On 23 April 2020, the Tribunal published its judgment against the FCA's decision to issue a decision notice, on 23 May 2019, to Financial Services (Euro) Limited (FSE), pursuant to which the Authority decided to cancel FSE's Part 4A permission. The Tribunal upheld FSE's arguments, that its inability to pay its fees and levies were an outcome of the FCA's investigations into FSE and its director.
The investigation resulted in its failure to obtain professional indemnity insurance and, as a consequence, FSE decided not to trade meaning it could not afford the payments. The Tribunal held that, in treating this as a routine case of a firm failing to meet the thresholds, the FCA failed to take into account a number of relevant factors in reaching its decision for example the relevance of the ongoing investigations and whether the FCA ought to have refrained from taking enforcement action pending the outcome.
The Competition & Markets Authority (CMA) wrote a letter to Metro Bank plc, on 20 April 2020, about two breaches of Part 6 of the Retail Banking Market Investigation Order. Metro Bank breached the Order by failing to send alerts that informed customers of the charges to unarranged overdrafts, and by delivering some of these alerts after 10am. In remediation, Metro Bank will pay £11.4m (plus 8% compensatory interest) to the 128,564 affected customers by Summer 2020.
The FOS published issue 151 of their newsletter on 14 April 2020. It provides guidance to consumers and businesses trying to contact the FOS, which is experiencing high demand for their services, and also information on avoiding fraud and scams. In it, the FOS announced an increase to the maximum amount they can require a financial services firm to pay (£355,000 from £350,000). Importantly the FOS also published its 2020/21 plans and budget setting out its complaints targets and strategy for the comping year in light of COVID-19.
On 20 April 2020, the FSB published a consultative document on a toolkit of effective practices for cyber incident response and recovery. Cyber resilience and financial stability are key elements of the FSB's work programme. Accordingly, the FSB is developing a toolkit to provide financial institutions with a set of effective practices to respond to and recover from a cyber incident to limit any related financial stability risks.
The toolkit aims to draw on the responses from various stakeholders, a review of existing standards and case studies, workshops and bilateral meetings with stakeholders and insights from NCAs based on their supervisory work.
The toolkit is structured across seven components (governance, preparation, analysis, mitigation, restoration, improvement, and co-ordination and communication) and comprises 46 effective practices that organisations have adopted. It is not intended to provide a one-size-fits-all solution or even prescribed standards, but rather, effective practices to allow organisations to develop over time.
The FSB invites responses to this document by 20 July 2020.
The Serious Fraud Officer has confirmed that Tesco Stores Ltd has satisfied its obligations bringing the Deferred Prosecution Agreement (DPA) to an end as of 10 April 2020. Pursuant to the DPA, Tesco Stores Ltd paid a £132 million fine (including costs) and implemented an ongoing compliance monitoring programme.
The Officer of Financial Sanctions Implementation (OFSI) announced on 31 March 2020 that it had imposed two monetary penalties against Standard Chartered Bank for breaches of Article 5(3) of EU Council Regulation 833/2014 and Regulation 3B of The Ukraine (European Union Financial Sanctions) (No.3) Regulations 2014.
Following a review by the Economic Secretary to the Treasury, the penalties were upheld with slightly different penalty amounts, £11.9 million and £19.6 million. As Standard Chartered Bank made a voluntary disclosure, in line with OFSI's guidelines, the penalties include a 30% reduction. The penalties are the largest that OFSI has levied to date for breach of financial sanctions regulations.
Who is the current Chair of the Treasury Select Committee?
The answer to last month's question is £355,000.

- [Dataset excerpts]
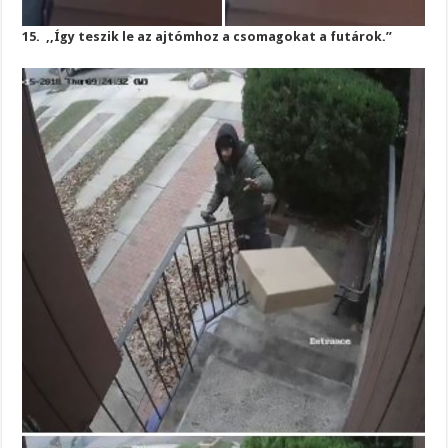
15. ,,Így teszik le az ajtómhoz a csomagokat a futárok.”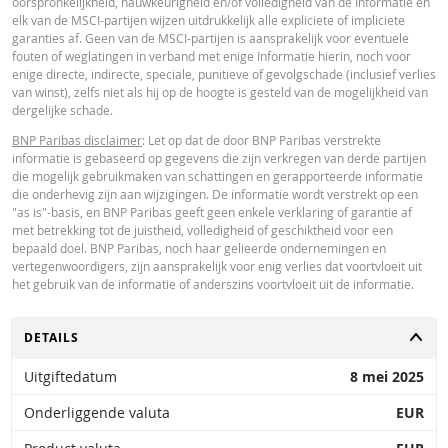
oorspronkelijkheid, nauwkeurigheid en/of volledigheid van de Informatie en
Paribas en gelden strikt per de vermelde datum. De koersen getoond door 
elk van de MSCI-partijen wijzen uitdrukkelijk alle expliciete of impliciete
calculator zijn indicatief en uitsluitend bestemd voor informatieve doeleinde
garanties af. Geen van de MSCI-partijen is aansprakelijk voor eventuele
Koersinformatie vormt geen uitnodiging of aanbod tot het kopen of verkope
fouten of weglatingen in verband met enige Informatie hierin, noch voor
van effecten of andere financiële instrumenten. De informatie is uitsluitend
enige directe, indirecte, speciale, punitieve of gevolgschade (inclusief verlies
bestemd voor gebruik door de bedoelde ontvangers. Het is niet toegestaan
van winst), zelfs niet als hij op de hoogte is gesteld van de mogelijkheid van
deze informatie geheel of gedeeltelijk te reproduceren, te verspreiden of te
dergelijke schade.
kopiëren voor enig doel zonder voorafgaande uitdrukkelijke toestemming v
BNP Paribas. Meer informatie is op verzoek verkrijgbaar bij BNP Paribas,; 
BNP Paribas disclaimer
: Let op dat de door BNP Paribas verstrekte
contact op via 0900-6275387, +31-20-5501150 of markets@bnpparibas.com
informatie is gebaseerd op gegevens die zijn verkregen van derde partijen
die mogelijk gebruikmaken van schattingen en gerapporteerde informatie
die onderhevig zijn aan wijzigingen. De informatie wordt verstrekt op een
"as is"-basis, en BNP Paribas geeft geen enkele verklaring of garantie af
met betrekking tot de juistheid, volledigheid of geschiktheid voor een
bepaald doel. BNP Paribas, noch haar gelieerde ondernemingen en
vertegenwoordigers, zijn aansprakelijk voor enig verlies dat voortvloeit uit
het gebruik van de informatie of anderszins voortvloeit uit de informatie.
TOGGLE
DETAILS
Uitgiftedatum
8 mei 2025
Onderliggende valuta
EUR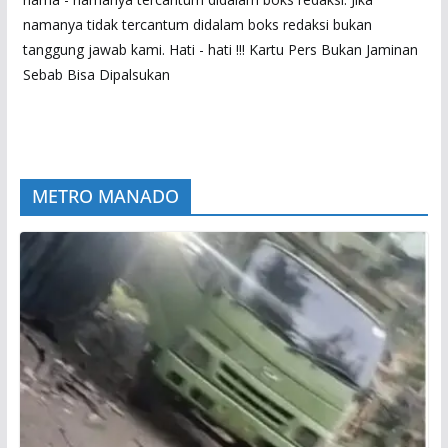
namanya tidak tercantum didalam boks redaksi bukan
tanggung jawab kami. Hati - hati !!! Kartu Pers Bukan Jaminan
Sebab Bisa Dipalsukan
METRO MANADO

- [Task item]
Repeat the financial regulation update starting with "The toolkit is" and going on through "20 July 2020.", swapping every "effective practices" for "good practices".

- [Result of the task]
The toolkit is structured across seven components (governance, preparation, analysis, mitigation, restoration, improvement, and co-ordination and communication) and comprises 46 good practices that organisations have adopted. It is not intended to provide a one-size-fits-all solution or even prescribed standards, but rather, good practices to allow organisations to develop over time.
The FSB invites responses to this document by 20 July 2020.